From January 12 – 16, I was fortunate to be able to attend the annual Society for Social Work and Research (SSWR) conference in Washington, DC. This was the first academic conference that I have been able to attend and I found it to be a very valuable experience. I was able to present two pieces of research over the course of the conference. One of these was an oral paper presentation on the impact of COVID on higher education for people who have spent time in the foster care system. We were able to share a set of risk factors to understand who in this population faced the greatest difficulties in remaining enrolled in higher education through the first six months of the pandemic. We were also able to share a set of protective factors that we found helped to mitigate these risks. Being an outsider to the social work field, I found it quite helpful to field questions from the audience and meet other researchers who attended this session. The second opportunity to share my work was through a poster presentation. The poster focused on the impact of a trauma-informed foster parent training program, evaluating the effectiveness of the program in its current trial state. We were able to share our findings that trauma-informed foster parent training is an effective element of caregiver training and to disseminate the implication that it should be implemented nationally.

speakers at podium
Figure 3. My co-presenters for the oral paper, Dr. Angelique Day of the UW School of Social Work and Sixto Cancel, founder and CEO of foster youth advocacy non-profit Think of Us.

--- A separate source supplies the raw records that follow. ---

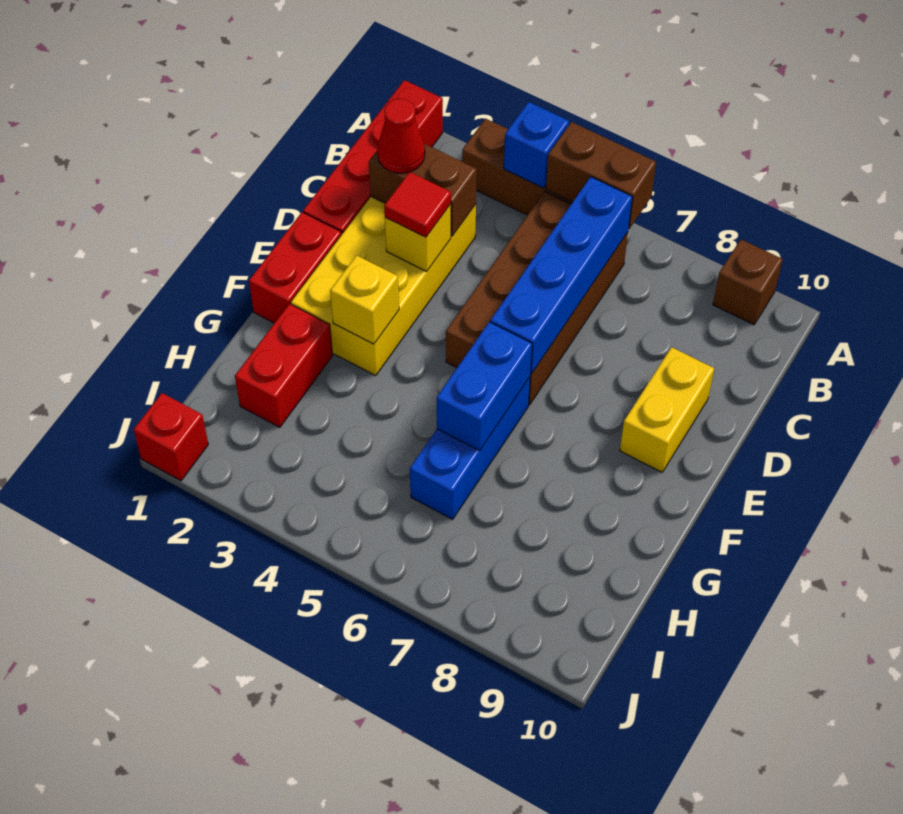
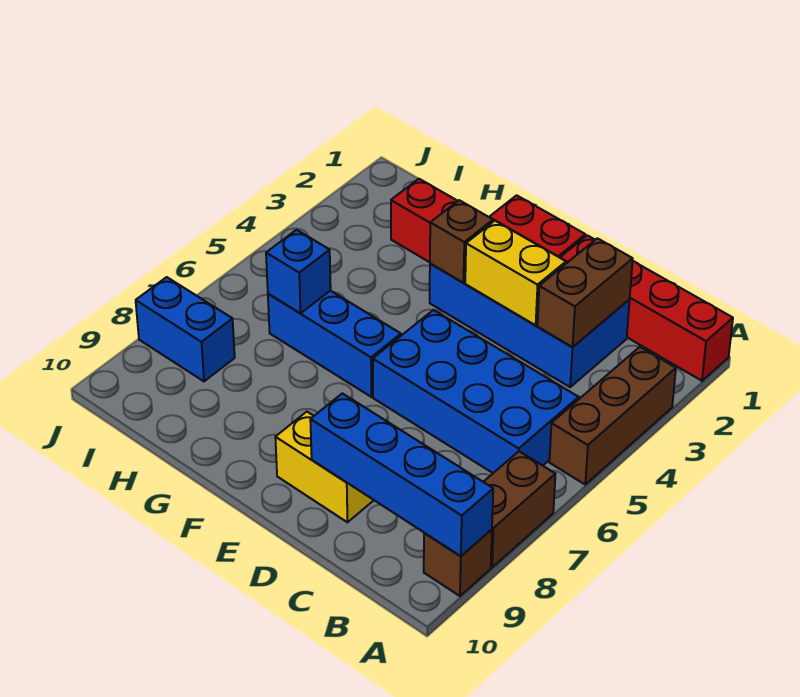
blue 1x1 brick [504,102,569,188] -> blue 1x1 brick moved to [266,230,331,313]
brown 1x2 brick [546,122,656,229] -> brown 1x2 brick moved to [484,451,555,567]
brown 2x4 brick [446,192,628,405] -> blue 2x4 brick [373,310,579,473]
blue 1x4 brick [490,177,632,374] -> blue 1x4 brick moved to [310,393,493,556]
yellow 2x4 brick [291,197,476,375] -> blue 2x4 brick [430,264,630,387]
red 1x1 cone [377,99,425,173] -> none
yellow 1x1 brick [385,204,451,271] -> yellow 1x2 brick [465,221,566,325]
red 1x1 tile [384,172,451,237] -> none
yellow 1x1 brick [330,255,399,344] -> brown 1x1 brick [430,200,493,283]
blue 1x2 brick [437,322,532,451] -> blue 1x2 brick moved to [136,277,235,381]
red 1x1 brick [134,393,208,481] -> none

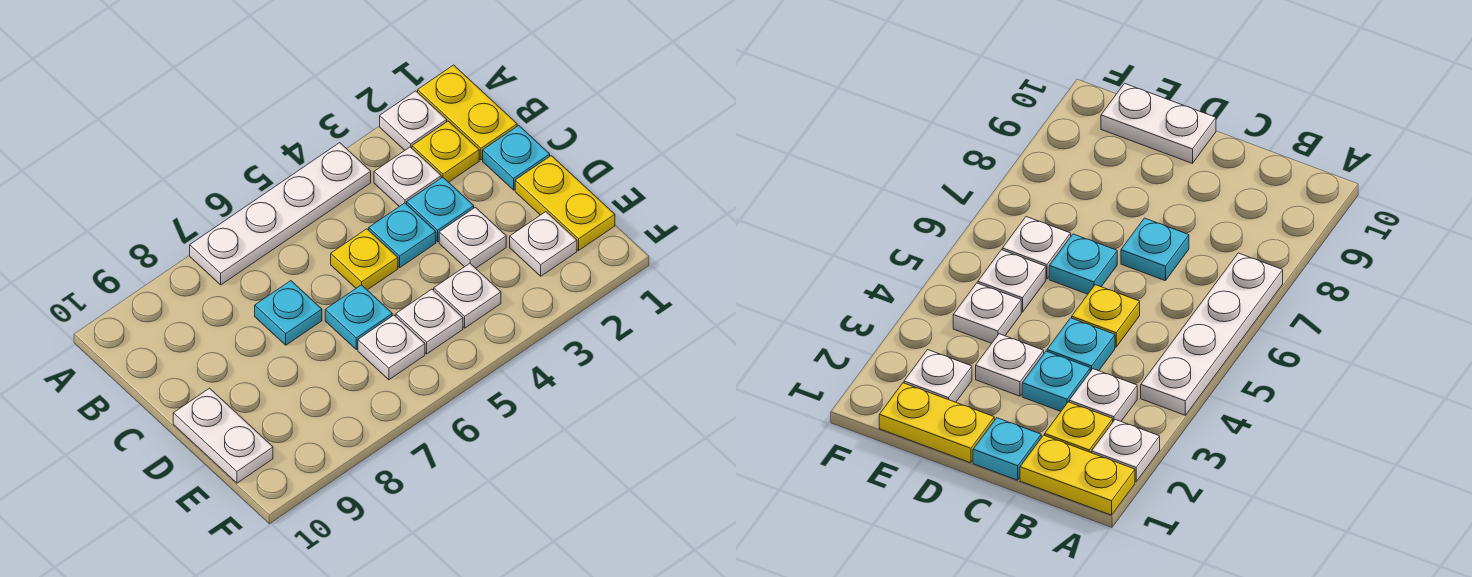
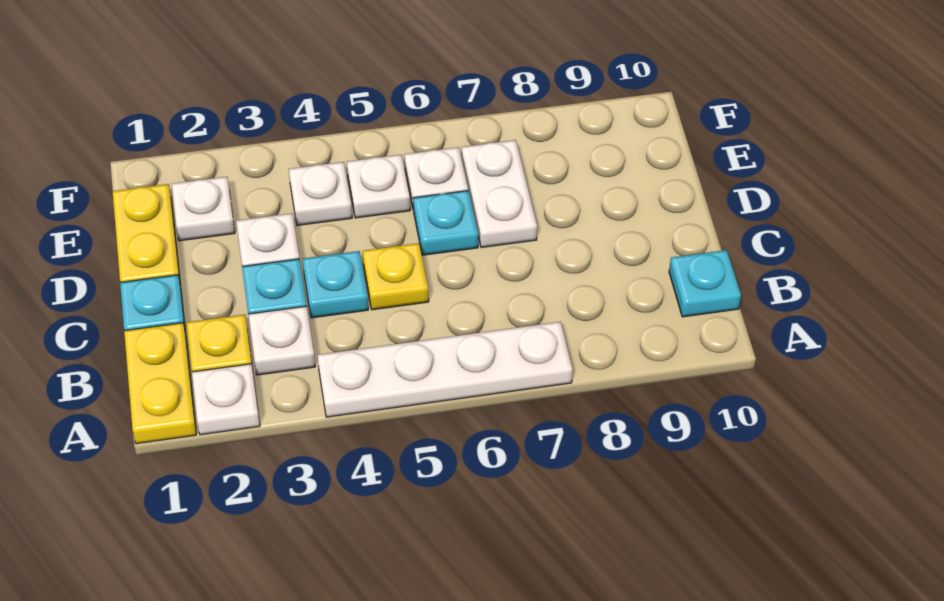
cyan 1x1 plate [255,281,322,345] -> cyan 1x1 plate moved to [669,250,741,317]
white 1x2 plate [173,388,273,483] -> white 1x2 plate moved to [462,140,537,247]

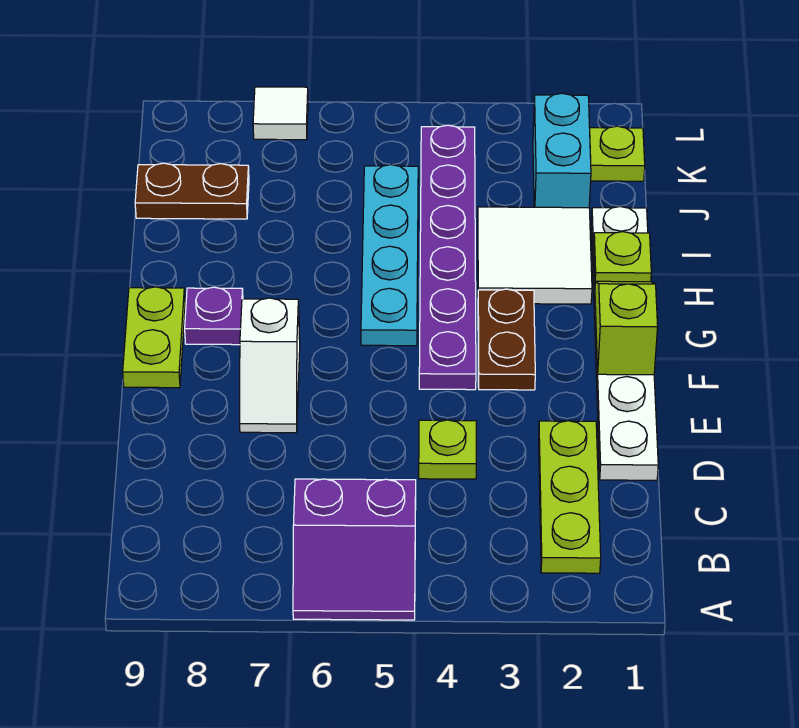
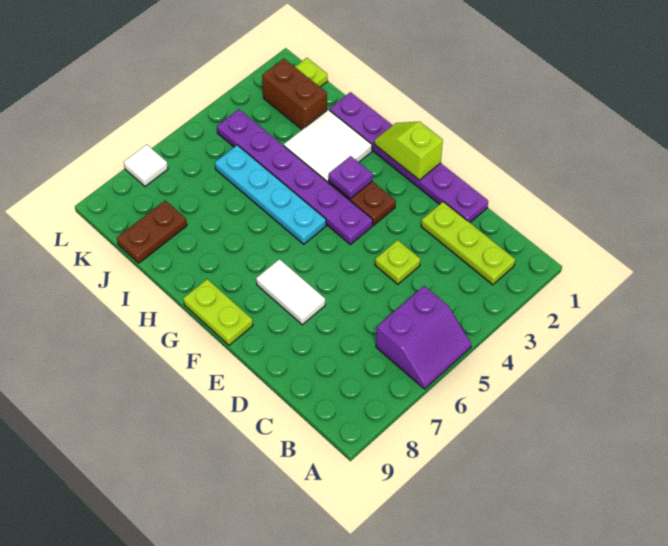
white 1x6 plate [591,207,658,480] -> purple 1x6 plate [329,92,488,222]
white 1x2 slope [240,298,300,433] -> white 1x2 tile [256,259,325,325]
purple 1x1 plate [185,287,243,345] -> purple 1x1 plate moved to [329,156,373,199]
lime 1x1 plate [594,232,651,282] -> none
cyan 1x2 brick [533,93,591,208] -> brown 1x2 brick [262,59,327,129]

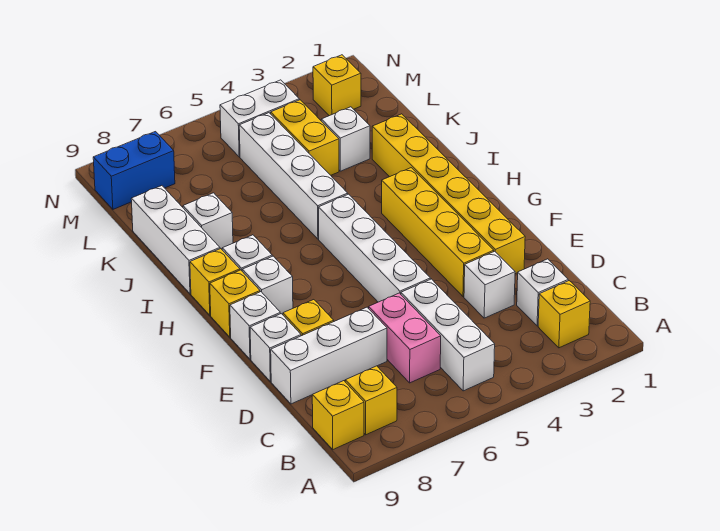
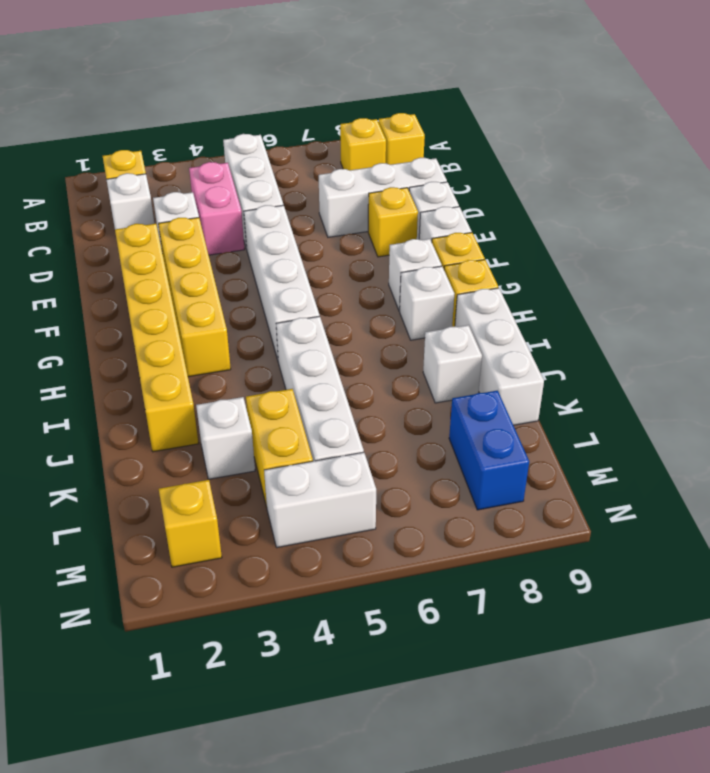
pink 1x2 brick [369,293,441,383] -> pink 1x2 brick moved to [189,162,245,255]
blue 1x2 brick [93,132,175,209] -> blue 1x2 brick turned to [449,391,529,510]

In addition to these opportunities to present work completed by myself and my colleagues, I also found the conference to be highly valuable as an opportunity to see other related work and meet researchers. I was able to meet, for the first time, almost all of the researchers whose work in the field I had read and cited previously. I had both opportunities to hear them present their own research, as well as opportunities to be introduced by my supervising professor from the UW School of Social Work. I was able to make connections that will allow me to extend my network of mentors and spur collaboration on future research projects in my area of interest. In addition, I was able to meet my collaborators on the oral paper for the first time in-person after several years of working together. One of these individuals (Sixto Cancel -- the founder and CEO of Think of Us, a non-profit foster youth advocacy organization based in DC), is someone who I was able to get to know much better during the conference and I look forward to working further with him and expanding my community engagement capacity through this process.

Overall, the ability to attend this conference was valuable to me in many regards and I am grateful to have received the funding that allowed me to attend.